This function creates temporary FASTA files to be used as input for FastTree. Since FastTree outputs .tree files, the function reads them back during execution and removes the output tree files afterward.
- Parameters:
msaset (dict(str, AlignIO)) – A dictionary containing the multiple sequence alignments (MSA).
boot (int, optional) – The number of bootstrap replicates to generate. Default is 100.
nt (bool, optional) – Whether the sequences are nucleotides (True) or amino acids (False).

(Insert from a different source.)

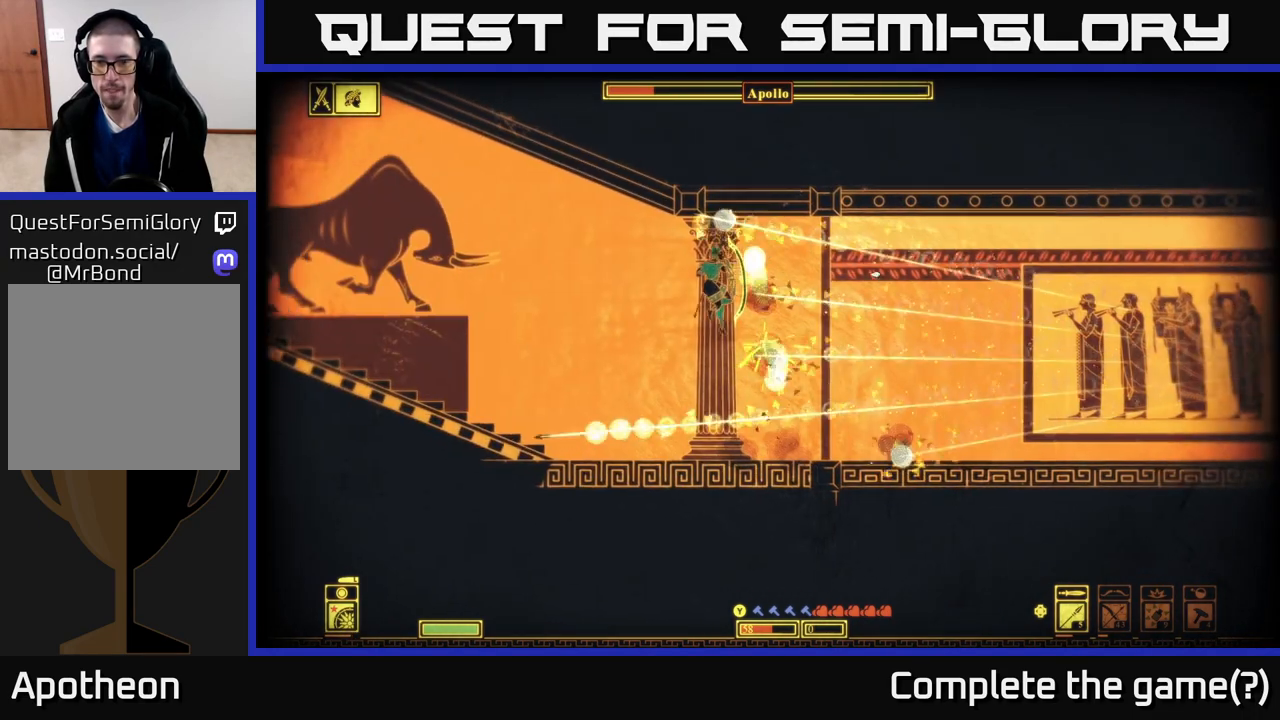
{"buttons": [], "left_stick": "left", "right_stick": "right", "events": [[133, "A", "up"], [350, "right_stick", "right"], [483, "L2", "up"]]}
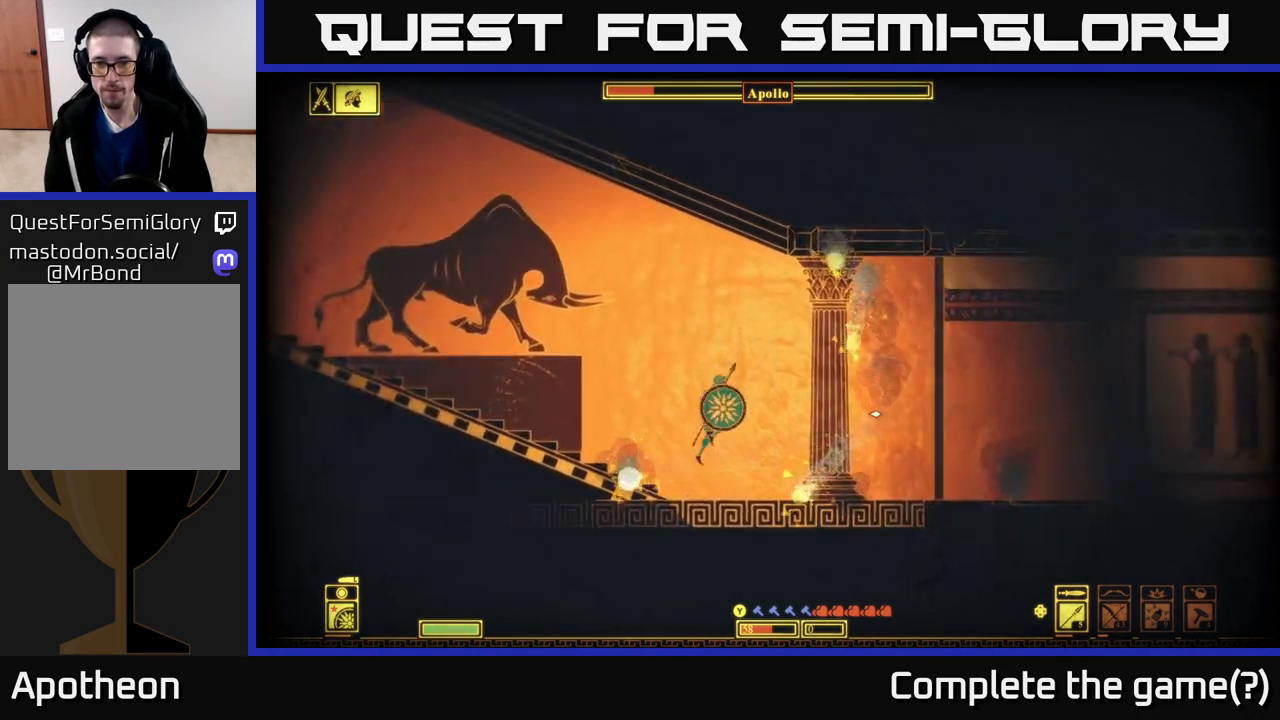
{"buttons": [], "left_stick": "right", "right_stick": "right", "events": [[33, "left_stick", "center"], [233, "left_stick", "right"]]}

Default is True (nucleotide sequences).
- Returns:
A dictionary where the key is the window name and the value is a tree in Newick format.
- Return type:
dict(str, Tree)
- aphylogeo.utils.createGeneticList(geneticTrees, bootstrap_threshold)[source]
Create a list of Trees if the bootstrap Average is higher than the threshold
- Parameters:
geneticTrees (dict) – A dictionary containing the genetic trees.
bootstrap_threshold
- Returns:
geneticTrees: A sorted list of genetic trees.
bootstrapList: A list of the bootstrap average of each tree.
- aphylogeo.utils.createClimaticList(climaticTrees)[source]
Create a list of climaticTrees
- Parameters:
climaticTrees (dict) – A dictionary containing the climatic trees.
- Returns:
A list of the climatic trees.
- aphylogeo.utils.getData(leavesName, dist, index, climaticList, bootstrap, genetic, csv_data, reference_gene_filename, dist_norm, dist2, dist3)[source]
Get data from a csv file a various parameters to store into a list
- Parameters:
leavesName (list) – The list of the actual leaves.
dist (float) – The least square distance between two trees.
index (int) – The index of the climatic tree.
climaticList (list) – The list of climatic trees.
bootstrap – The bootstrap values.
genetic – The genetic tree.
csv_data – The pf containing the data.
reference_gene_filename – The name of the reference gene.
dist_norm
dist2
dist3
- Returns:
A list containing the data.
- Return type:
list
- aphylogeo.utils.writeOutputFile(data, output_file)[source]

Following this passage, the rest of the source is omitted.